How are bone-resorbing cells recruited to bone? Previously, Naoyuki Takahashi and colleagues identified dedicated precursor cells, which they termed “quiescent osteoclast precursors” (QOPs). Now, the group report in the Journal of Bone and Mineral Research that these cells, poised to become osteoclasts, circulate in the blood until they home to bone and differentiate. The findings, from studies in mice, increase understanding of the physiological control of bone turnover.

The differentiation of osteoclasts from cells in the monocyte/macrophage lineage is closely regulated by the expression of two key cytokines—colony stimulating factor 1 (CSF1) and receptor activator of NFκB ligand (RANKL)—that are produced by osteoblasts, responsible for bone formation. In 2009, Takahashi and colleagues found that, rather than originating from cells of a broad monocyte/macrophage lineage as previously thought, osteoclasts can differentiate from a group of specific, cell-cycle-arrested myeloid cells—QOPs. Found at the bone surface, QOPs differentiated into osteoclasts in response to CSF1 and RANKL without cell-cycle progression. In their new study, the group focused on the characteristics of QOPs from peripheral blood and bone marrow.

Florescence-activated cell sorting was used to isolate RANK and CSF1 receptor (CSF1R) double-positive osteoclast precursors from bone marrow. Three distinct cell populations were identified: RANKhighCSF1Rlow, RANKhighCSF1Rhigh and RANKlowCSF1Rhigh. When cultured with RANKL and CSF1 for 5 days, these cells differentiated into tartrate-resistant acid phosphatase (TRAP)-positive osteoclasts. However, when this culturing was repeated with RANKL and CSF1 supplemented with hydroxyurea (an inhibitor of DNA replication that inhibits differentiation of osteoclasts from bone marrow macrophages), osteoclastogenesis was almost completely inhibited in RANKlowCSF1Rhigh cells, significantly decreased in RANKhighCSF1Rhigh cells, and unchanged in RANKhighCSF1Rlow cells. These findings suggested that the RANKhighCSF1Rlow population contained mostly QOPs, able to differentiate without cell-cycle progression. Macrophage and monocyte lineage expression markers were expressed at low levels in these cells. Whereas RANKlowCSF1Rhigh cells were able to differentiate into dendritic cells when treated with CSF2 and lipopolysaccharide, RANKhighCSF1Rlow were not, confirming the lineage-determined nature of QOPs as previously described.

Next, collagen disks containing bone morphogenetic protein 2 (BMP-2) were implanted into dorsal muscle pouches in mice; ectopic bone formed after 2 weeks and TRAP-positive osteoclasts were detected on its surface.

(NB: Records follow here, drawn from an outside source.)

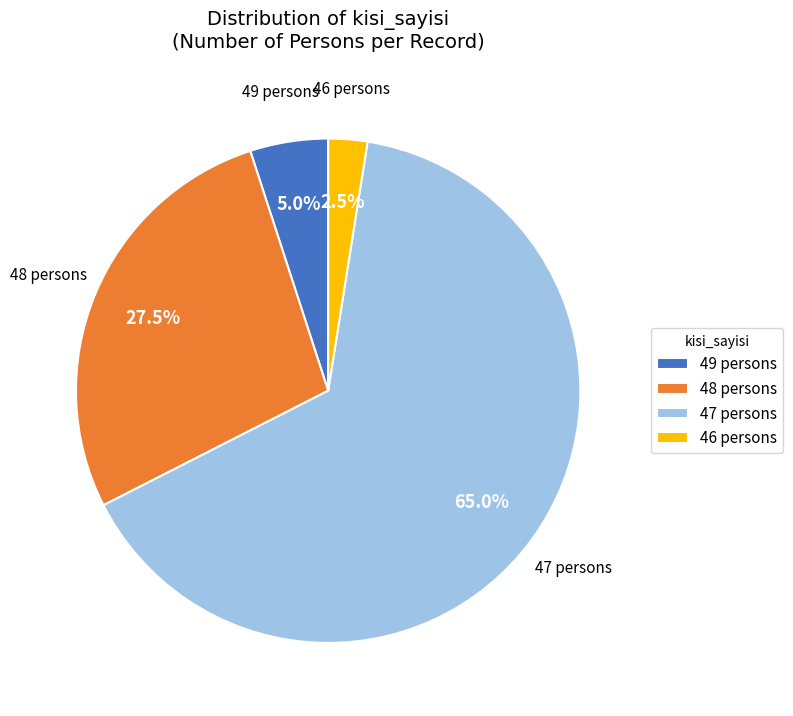

Approximately how many times larger is the value at 49 persons compared to 46 persons?

2.0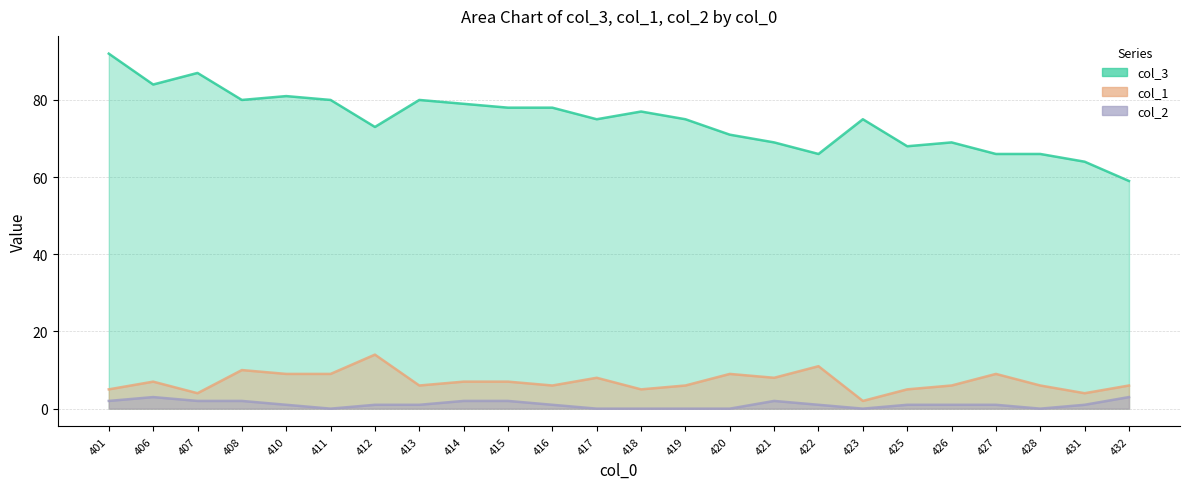

The col_2 series shows 0 at 413. True or false?

False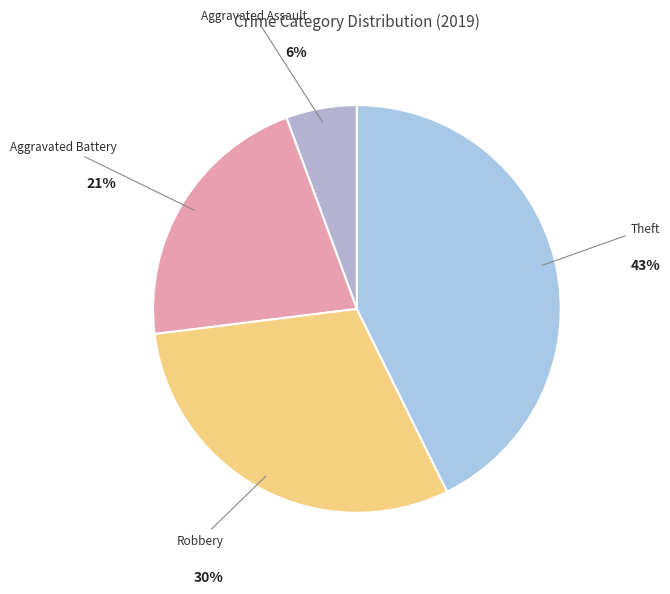

To the nearest percent, what is the difference between the Aggravated Battery and Robbery slice percentages?

9%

The mice were administered bromodeoxyuridine (BrdU) in their drinking water throughout the experiment: most of the nuclei of the osteoclasts were negative for BrdU, indicating that the cells differentiated from the cell-cycle arrested QOPs. By comparison, most of the osteocytes present in the ectopic bone were positive for BrdU, indicating that osteoblasts had formed from proliferative precursors.

BrdU was then used to determine the lifespan of RANK+ cells compared with cells positive for F4/80, a marker of mature macrophages in mice. After 2 weeks of BrdU administration, >80% of nuclei in F4/80+ cells were BrdU-positive, compared with 25% of RANK+ cells. A 4-week period in which 2 weeks of BrdU administration were followed by a 2-week washout period resulted in roughly 10% of RANK+ cells maintaining BrdU staining, whereas almost all of the F4/80+ cells lost BrdU positivity. The researchers calculated the half-lives of F4/80+ and RANK+ cells to be approximately 3 and 11 days, respectively, indicating a slow rate of proliferation and long lifespan of QOPs.

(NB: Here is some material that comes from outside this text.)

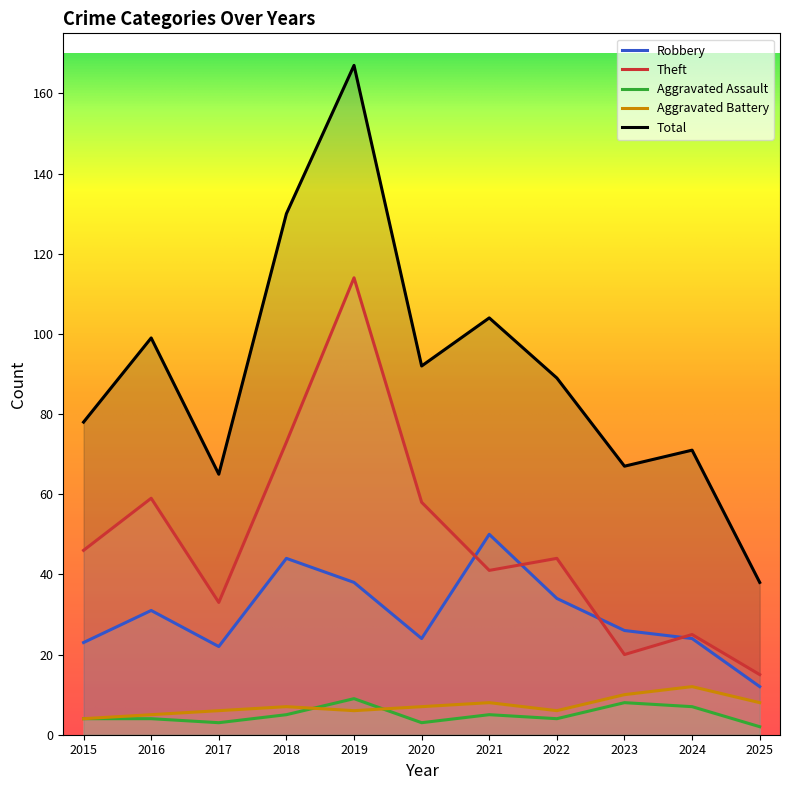

What is the value of the Aggravated Assault point at the 11th from the left?

2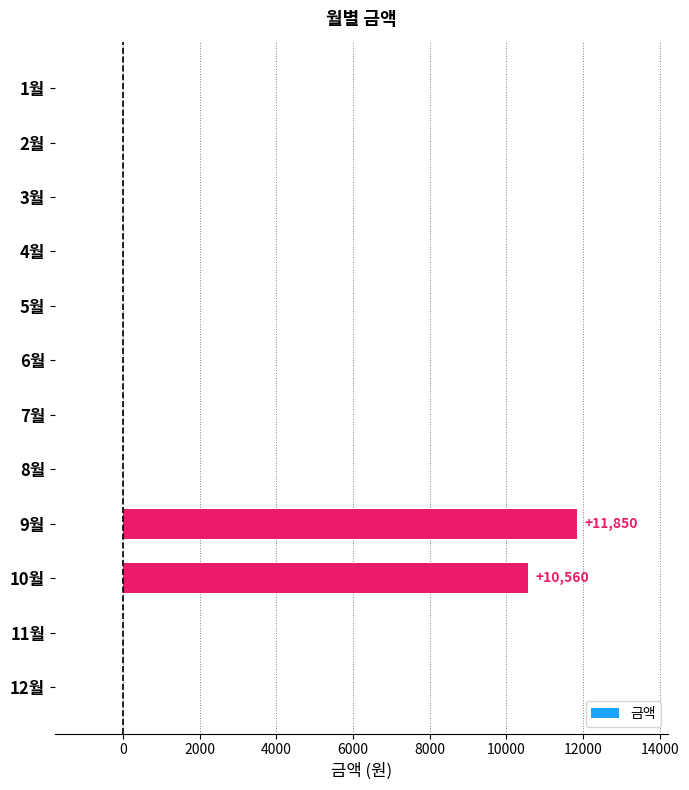

What is the sum of all values?

22410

RANKL−/− mice, which lack osteoclasts but possess QOPs, were then implanted with BMP-2-containing collagen disks or control disks that lacked BMP-2. After 2 weeks, the distribution of F4/80+ cells in ectopic bone did not differ between BMP-2 and control disks, whereas RANK+ cells were far more numerous in the BMP-2 disks compared with control disks. When the mice were injected with RANKL, osteoclasts formed in the BMP-2 disks only. Thus, it seems that QOPs circulate in the blood and settle in the appropriate location for osteoclastogenesis. Nevertheless, the authors report, “the cellular mechanism of the egress of QOPs from hematopoietic organs into the bloodstream remains to be elucidated.”

This study, in concert with previous observations, increases our understanding of bone turnover, and in future might help to combat aberrant bone deposition.